Topics: binary search

Intuition
I never cease to be amazed with the use cases of binary search. This problem is a masterpiece…the insight is so simple yet so subtle and difficult to come up with.

The naive approach of course is to full up a list with indices appearing w[i] number of times, then do randint on that list. The problem is that sum(w) can be extremely large (10^20 in the case of this problem). Obviously we don’t want to hold a list of length sum(w) in memory…so what do we do?

There is actually a way to simulate that hypothetical array with another array of length len(w)! How?

Consider the following weights:

[1, 1, 5] 

We can see that most of the probablity density is at index 2. 
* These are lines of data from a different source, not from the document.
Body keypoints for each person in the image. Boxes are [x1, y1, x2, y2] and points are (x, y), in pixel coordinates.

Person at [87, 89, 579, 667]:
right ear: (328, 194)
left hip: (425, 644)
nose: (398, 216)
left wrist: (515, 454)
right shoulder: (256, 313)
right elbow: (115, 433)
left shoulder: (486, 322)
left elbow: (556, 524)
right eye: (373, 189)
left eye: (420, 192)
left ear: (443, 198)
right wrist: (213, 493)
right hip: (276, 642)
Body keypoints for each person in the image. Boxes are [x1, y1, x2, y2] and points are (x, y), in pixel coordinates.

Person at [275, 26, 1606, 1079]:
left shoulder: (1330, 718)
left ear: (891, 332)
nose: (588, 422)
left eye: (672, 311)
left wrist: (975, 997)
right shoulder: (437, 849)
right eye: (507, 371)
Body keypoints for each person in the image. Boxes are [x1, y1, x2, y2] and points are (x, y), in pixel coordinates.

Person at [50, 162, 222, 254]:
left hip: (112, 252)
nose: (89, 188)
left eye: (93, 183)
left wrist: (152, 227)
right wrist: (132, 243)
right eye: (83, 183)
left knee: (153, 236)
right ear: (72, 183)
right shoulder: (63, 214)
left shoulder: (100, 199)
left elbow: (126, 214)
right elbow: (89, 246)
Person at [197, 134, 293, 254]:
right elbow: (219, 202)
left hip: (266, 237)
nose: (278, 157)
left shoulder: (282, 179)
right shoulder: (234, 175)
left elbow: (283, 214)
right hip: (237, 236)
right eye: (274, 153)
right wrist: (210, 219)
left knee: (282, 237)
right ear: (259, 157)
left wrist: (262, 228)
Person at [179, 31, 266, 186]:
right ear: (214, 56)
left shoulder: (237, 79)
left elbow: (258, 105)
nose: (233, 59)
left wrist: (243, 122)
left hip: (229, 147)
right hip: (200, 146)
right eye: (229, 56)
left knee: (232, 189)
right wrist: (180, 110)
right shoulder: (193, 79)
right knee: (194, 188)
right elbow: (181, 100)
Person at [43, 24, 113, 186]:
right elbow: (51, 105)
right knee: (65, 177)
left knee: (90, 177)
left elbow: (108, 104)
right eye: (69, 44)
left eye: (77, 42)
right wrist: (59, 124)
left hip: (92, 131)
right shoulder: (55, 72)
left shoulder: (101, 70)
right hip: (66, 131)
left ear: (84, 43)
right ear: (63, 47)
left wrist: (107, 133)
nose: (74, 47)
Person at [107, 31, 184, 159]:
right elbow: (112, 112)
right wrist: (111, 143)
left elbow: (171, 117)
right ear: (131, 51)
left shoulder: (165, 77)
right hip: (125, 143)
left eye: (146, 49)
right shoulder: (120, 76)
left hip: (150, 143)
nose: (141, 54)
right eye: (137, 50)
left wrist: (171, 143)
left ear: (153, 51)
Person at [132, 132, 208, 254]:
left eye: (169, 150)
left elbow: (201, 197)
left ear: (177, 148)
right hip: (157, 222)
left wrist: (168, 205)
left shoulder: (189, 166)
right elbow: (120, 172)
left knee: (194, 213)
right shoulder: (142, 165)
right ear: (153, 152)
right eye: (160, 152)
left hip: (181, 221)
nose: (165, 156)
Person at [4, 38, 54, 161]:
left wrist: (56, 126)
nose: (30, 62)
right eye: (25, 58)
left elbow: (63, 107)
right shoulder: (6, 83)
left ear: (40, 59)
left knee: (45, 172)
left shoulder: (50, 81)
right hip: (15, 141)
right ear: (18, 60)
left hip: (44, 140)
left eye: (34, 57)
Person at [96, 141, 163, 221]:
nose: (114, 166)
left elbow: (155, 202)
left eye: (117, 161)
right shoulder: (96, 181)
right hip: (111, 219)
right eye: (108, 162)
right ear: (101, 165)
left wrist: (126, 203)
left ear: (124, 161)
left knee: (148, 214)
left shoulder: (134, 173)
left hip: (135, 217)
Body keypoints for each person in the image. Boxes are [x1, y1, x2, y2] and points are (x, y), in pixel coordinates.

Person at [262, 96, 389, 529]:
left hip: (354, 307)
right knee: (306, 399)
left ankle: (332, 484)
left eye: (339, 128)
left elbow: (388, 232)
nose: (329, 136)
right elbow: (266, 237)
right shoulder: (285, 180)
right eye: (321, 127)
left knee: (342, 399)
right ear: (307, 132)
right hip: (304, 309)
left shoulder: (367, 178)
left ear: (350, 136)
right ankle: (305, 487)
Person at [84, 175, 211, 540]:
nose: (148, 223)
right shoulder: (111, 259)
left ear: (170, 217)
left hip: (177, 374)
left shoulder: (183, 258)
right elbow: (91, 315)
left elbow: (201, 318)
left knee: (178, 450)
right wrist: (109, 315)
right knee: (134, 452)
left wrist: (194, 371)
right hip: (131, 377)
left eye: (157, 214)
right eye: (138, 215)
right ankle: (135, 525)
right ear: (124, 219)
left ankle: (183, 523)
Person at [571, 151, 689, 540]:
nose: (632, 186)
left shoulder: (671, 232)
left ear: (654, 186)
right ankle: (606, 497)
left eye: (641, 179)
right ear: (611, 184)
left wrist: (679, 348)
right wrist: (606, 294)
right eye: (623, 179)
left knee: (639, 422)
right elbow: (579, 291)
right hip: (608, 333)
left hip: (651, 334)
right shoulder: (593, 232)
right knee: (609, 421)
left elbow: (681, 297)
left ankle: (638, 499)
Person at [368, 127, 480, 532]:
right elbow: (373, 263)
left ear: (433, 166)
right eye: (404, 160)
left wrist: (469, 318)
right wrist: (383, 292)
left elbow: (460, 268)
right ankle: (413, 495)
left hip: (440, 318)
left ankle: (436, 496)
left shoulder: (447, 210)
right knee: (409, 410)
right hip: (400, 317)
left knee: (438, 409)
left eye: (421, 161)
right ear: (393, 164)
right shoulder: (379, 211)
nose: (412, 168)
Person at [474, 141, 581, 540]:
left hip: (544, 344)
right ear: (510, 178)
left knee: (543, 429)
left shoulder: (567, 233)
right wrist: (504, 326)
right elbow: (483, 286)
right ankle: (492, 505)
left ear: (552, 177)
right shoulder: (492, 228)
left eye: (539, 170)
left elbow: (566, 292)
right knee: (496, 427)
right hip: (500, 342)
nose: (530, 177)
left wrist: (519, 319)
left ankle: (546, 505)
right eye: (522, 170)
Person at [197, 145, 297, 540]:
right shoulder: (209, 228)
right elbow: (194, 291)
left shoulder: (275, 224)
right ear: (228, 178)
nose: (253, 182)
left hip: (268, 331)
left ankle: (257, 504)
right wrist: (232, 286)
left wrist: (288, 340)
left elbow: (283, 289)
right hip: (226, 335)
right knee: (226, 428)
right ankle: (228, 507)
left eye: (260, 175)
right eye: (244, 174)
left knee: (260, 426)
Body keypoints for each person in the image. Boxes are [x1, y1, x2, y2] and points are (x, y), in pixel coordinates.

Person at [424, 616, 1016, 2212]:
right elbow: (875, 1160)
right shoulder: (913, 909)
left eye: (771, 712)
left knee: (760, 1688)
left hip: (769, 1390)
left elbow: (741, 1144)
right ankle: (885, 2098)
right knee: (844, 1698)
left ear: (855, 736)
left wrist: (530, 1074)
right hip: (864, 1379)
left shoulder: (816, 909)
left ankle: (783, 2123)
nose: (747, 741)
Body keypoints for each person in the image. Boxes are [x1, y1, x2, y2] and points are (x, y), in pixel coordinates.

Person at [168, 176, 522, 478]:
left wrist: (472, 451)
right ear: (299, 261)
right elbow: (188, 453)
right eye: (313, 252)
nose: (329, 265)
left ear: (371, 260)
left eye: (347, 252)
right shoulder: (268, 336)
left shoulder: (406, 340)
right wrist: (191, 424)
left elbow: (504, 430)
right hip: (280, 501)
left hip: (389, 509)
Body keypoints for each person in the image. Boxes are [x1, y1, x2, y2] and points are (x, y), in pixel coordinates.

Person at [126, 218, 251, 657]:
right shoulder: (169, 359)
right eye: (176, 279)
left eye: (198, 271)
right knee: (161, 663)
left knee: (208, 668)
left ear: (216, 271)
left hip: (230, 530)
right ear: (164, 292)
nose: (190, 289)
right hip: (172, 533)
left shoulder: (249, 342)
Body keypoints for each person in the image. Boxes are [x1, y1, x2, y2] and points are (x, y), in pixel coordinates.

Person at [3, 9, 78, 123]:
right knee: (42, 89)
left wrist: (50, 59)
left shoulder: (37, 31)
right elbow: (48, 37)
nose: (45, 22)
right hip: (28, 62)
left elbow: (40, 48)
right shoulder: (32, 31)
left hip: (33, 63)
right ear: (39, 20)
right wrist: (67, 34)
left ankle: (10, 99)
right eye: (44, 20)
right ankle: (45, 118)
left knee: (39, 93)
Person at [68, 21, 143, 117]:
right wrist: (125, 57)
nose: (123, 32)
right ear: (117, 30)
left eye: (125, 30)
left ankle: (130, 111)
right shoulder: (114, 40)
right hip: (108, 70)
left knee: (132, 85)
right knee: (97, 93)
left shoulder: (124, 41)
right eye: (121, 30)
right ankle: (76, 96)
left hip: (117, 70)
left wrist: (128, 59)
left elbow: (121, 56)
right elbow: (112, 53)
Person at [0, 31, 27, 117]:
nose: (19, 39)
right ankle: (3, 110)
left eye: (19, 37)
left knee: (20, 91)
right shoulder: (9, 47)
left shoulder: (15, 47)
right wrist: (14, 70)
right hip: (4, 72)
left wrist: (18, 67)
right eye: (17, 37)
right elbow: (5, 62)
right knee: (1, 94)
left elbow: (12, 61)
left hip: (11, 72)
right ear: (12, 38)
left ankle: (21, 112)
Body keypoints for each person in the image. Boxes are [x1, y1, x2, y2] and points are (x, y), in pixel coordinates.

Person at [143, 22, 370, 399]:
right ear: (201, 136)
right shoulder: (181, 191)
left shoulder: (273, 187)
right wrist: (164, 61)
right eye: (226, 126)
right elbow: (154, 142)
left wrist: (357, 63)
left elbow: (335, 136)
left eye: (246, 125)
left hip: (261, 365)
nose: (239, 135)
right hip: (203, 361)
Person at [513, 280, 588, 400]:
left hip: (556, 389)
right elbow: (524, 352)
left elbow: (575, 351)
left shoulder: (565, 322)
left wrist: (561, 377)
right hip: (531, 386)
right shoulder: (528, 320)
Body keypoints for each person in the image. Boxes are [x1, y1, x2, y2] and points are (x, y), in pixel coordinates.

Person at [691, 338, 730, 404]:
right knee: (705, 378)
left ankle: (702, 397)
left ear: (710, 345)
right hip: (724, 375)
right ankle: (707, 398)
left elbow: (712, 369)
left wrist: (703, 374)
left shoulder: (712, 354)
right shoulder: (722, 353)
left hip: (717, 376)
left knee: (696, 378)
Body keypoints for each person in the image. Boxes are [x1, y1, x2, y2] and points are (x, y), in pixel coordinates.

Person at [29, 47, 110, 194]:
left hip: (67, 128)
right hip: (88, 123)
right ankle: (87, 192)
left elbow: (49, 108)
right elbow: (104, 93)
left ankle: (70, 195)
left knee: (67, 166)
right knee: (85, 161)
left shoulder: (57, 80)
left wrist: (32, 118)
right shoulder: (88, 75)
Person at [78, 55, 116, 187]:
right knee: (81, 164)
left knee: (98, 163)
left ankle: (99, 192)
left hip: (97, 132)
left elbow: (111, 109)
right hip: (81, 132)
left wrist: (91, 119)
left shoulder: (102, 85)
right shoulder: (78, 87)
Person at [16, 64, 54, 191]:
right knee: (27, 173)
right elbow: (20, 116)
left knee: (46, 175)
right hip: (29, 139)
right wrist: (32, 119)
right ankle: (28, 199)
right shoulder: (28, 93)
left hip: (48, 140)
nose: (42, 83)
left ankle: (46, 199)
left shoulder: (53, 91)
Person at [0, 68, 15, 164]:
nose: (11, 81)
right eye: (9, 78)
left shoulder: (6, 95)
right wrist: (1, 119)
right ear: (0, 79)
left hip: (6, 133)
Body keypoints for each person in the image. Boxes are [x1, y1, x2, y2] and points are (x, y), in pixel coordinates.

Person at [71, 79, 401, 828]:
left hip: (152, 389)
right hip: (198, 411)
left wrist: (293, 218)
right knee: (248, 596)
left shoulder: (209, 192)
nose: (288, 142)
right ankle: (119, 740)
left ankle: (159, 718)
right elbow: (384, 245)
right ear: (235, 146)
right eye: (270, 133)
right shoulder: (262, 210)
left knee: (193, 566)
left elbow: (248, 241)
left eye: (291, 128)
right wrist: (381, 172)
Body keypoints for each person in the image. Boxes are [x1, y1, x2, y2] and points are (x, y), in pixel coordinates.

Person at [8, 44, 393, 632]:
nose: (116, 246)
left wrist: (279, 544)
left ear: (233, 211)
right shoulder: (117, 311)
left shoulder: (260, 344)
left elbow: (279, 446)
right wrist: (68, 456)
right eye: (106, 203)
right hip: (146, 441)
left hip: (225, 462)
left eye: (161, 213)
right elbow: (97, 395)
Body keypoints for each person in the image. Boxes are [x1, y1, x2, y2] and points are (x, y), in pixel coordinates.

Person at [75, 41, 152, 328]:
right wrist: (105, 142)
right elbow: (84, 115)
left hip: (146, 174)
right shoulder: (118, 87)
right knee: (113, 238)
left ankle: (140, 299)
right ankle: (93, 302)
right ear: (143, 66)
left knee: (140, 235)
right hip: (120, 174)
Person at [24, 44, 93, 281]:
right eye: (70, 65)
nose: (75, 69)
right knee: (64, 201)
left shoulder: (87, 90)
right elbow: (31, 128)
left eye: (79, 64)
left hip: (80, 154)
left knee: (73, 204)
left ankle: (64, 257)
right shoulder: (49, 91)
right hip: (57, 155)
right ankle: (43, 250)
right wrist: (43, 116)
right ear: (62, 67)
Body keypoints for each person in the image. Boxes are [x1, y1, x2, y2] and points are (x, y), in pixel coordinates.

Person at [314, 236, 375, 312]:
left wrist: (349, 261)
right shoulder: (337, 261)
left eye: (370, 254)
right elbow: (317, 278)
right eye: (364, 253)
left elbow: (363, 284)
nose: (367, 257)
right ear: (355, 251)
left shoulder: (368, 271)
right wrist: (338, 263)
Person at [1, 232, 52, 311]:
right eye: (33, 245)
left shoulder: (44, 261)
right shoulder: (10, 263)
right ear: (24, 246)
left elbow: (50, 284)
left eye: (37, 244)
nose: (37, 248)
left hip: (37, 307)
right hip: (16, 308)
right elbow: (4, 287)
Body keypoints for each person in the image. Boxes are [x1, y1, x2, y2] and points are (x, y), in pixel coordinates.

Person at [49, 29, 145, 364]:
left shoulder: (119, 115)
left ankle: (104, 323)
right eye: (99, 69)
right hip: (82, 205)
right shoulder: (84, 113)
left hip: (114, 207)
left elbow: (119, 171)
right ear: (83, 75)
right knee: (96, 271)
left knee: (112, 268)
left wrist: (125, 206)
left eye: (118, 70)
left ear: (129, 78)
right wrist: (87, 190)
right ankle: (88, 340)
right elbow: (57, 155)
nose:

Our hypothetical array is as follows:

[0, 1, 2, 2, 2, 2, 2]

What if we took a running sum of [1, 1, 5]? We get:

[1, 2, 7]

How does this help...well for one it's sorted so we can search...

But search for what?

We know the maximum index in the hypothetical array is sum(w), so what if we searched for a random float between 0 and sum(w)!

Lets think about the above approach: take the running sum and then search for a random float between 0 and sum(w):

original = [1, 1, 5]
running_sum = [1, 2, 7]
target = 0-7 #random float

Each float between 0 and 7 is equally likely to be selected. Lets look at the ranges and see where the binary search lands (bisect_left):

target |  running_sum, i
------------------------
0-1    |  1, 0
1-2    |  2, 1
2-7    |  7, 2

Take a look at range of numbers that will match each index! Index 2 gets captured by much wider range of numbers than the two others! And this is exactly what one would expect for the original probability density. 

Essentially, when a random target between 2 (exclusive) and 7 (inclusive) is chosen, the leftmost binary search will map that target to index 2. 

For indices 0 and 1, only numbers within the range 0-1 and 1-2 respectively will map onto the respective indices. 

Implementation

 
def __init__(self, w: List[int]):
	self.sums = w
	for i in range(1, len(self.sums)):
		self.sums[i] += self.sums[i-1]
 
def pickIndex(self) -> int:
	target = random.random()*self.sums[-1]
	l = 0
	r = len(self.sums)
	while l < r:
		mid = (l + r) // 2
		if self.sums[mid] < target:
			l = mid + 1
		else:
			r = mid
	return l
 
#time: o(logn)
#memory: o(1)

review
hard